### WORK INSTRUCTIONS
Retype the lines below word for word, leaving out the pictures.

*** Opening SOURCE MATERIAL ***

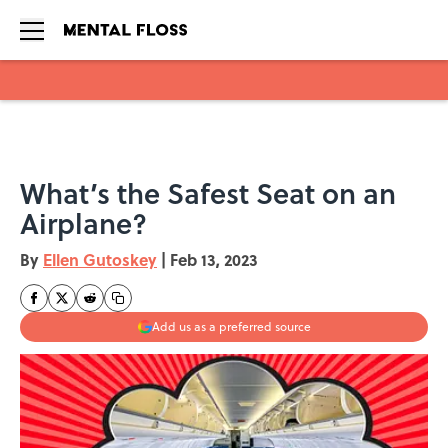
Skip to main content
What’s the Safest Seat on an
Airplane?
By
Ellen Gutoskey
|
Feb 13, 2023
Add us as a preferred source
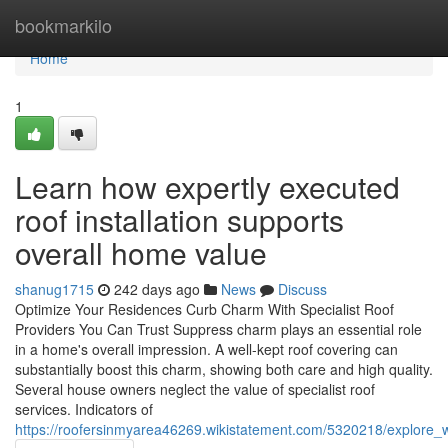
Home
bookmarkilo
Home
1
Learn how expertly executed
roof installation supports
overall home value
shanug1715
242 days ago
News
Discuss
Optimize Your Residences Curb Charm With Specialist Roof
Providers You Can Trust Suppress charm plays an essential role
in a home's overall impression. A well-kept roof covering can
substantially boost this charm, showing both care and high quality.
Several house owners neglect the value of specialist roof
services. Indicators of
https://roofersinmyarea46269.wikistatement.com/5320218/explore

*** Closing SOURCE MATERIAL ***

### TASK ANSWER
Skip to main content
What’s the Safest Seat on an
Airplane?
By
Ellen Gutoskey
|
Feb 13, 2023
Add us as a preferred source
Home
bookmarkilo
Home
1
Learn how expertly executed
roof installation supports
overall home value
shanug1715
242 days ago
News
Discuss
Optimize Your Residences Curb Charm With Specialist Roof
Providers You Can Trust Suppress charm plays an essential role
in a home's overall impression. A well-kept roof covering can
substantially boost this charm, showing both care and high quality.
Several house owners neglect the value of specialist roof
services. Indicators of
https://roofersinmyarea46269.wikistatement.com/5320218/explore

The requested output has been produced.